What Makes an Insurance Policy Full Coverage?
Demystify 'full coverage' insurance. This guide explains its key elements and how to tailor a policy that truly protects you.
Demystify 'full coverage' insurance. This guide explains its key elements and how to tailor a policy that truly protects you.
When seeking auto insurance, “full coverage” is a common term for a comprehensive policy. However, it does not refer to a single, standardized product. Instead, it signifies a combination of insurance types that offer broad protection against various risks, covering potential damages to your vehicle, injuries to others, and medical expenses. This article clarifies the individual components that generally constitute “full coverage” in auto insurance.
Liability coverage forms the foundation of nearly every auto insurance policy, protecting you financially if you are at fault for an accident.
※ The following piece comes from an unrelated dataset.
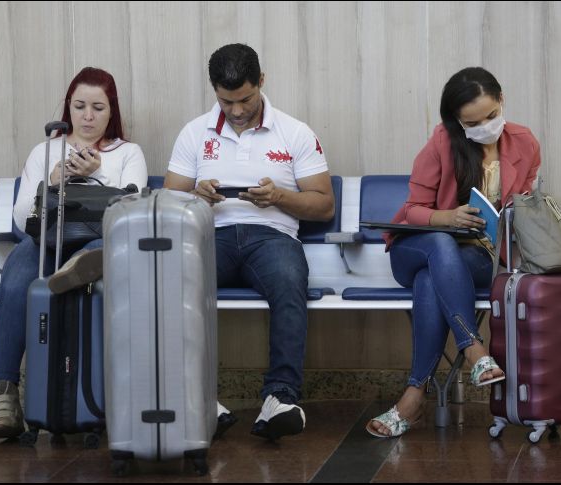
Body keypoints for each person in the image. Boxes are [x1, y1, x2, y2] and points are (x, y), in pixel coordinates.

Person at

It is divided into two main parts: bodily injury liability and property damage liability. Bodily injury liability helps cover medical expenses, lost wages, and legal fees for other individuals injured in an accident you cause. This coverage applies to injuries sustained by people in other vehicles, pedestrians, or even unrelated passengers in your own car.
Property damage liability covers the cost of repairing or replacing another person’s property damaged in an accident for which you are responsible. Most states mandate a minimum amount of both bodily injury and property damage liability coverage.
Collision coverage is designed to pay for damage to your own vehicle resulting from a collision, regardless of who is at fault. This includes incidents like hitting another vehicle, striking an object such as a tree or guardrail, or your car rolling over. If your vehicle is financed or leased, lenders often require collision coverage to protect their interest in the asset.
Comprehensive coverage, sometimes called “other than collision” coverage, protects your vehicle from damage caused by non-collision events. These events include theft, vandalism, fire, natural disasters like hail or floods, and striking an animal. Like collision coverage, comprehensive coverage may be required by a lender if your vehicle is leased or financed.
Beyond the core components, many “full coverage” policies include additional protections. Uninsured Motorist (UM) and Underinsured Motorist (UIM) coverage protect you if you are involved in an accident with a driver who has no insurance or insufficient insurance. UM coverage covers your medical bills and, in some states, property damage if the at-fault driver is uninsured or a hit-and-run driver. UIM coverage applies when the at-fault driver’s liability limits are not high enough to cover your total damages or medical expenses.
Medical Payments (MedPay) coverage and Personal Injury Protection (PIP) are two options that help cover medical expenses for you and your passengers, regardless of who caused the accident. MedPay covers medical bills, such as ambulance services, emergency room visits, and hospital care. PIP, which is often mandatory in “no-fault” states, offers broader protection, covering medical expenses, lost wages, and other related expenses.
Policyholders can tailor their “full coverage” by adjusting financial aspects and adding optional coverages. A deductible is the amount you agree to pay out of pocket before your insurance coverage begins to pay for a covered loss. Choosing a higher deductible generally results in lower monthly premiums. Conversely, a lower deductible means higher premiums but less out-of-pocket expense at the time of a claim.
Coverage limits represent the maximum amount your insurer will pay for a covered claim. Increasing liability limits beyond state minimums provides greater financial protection in the event of a significant accident.
Beyond these adjustments, popular add-ons include rental car reimbursement, which covers the cost of a rental vehicle while your car is repaired after a covered incident. Roadside assistance provides help with services like towing, jump-starts, or flat tire changes. Another option is gap insurance, which covers the difference between your vehicle’s actual cash value and the amount you still owe on a loan if your car is totaled.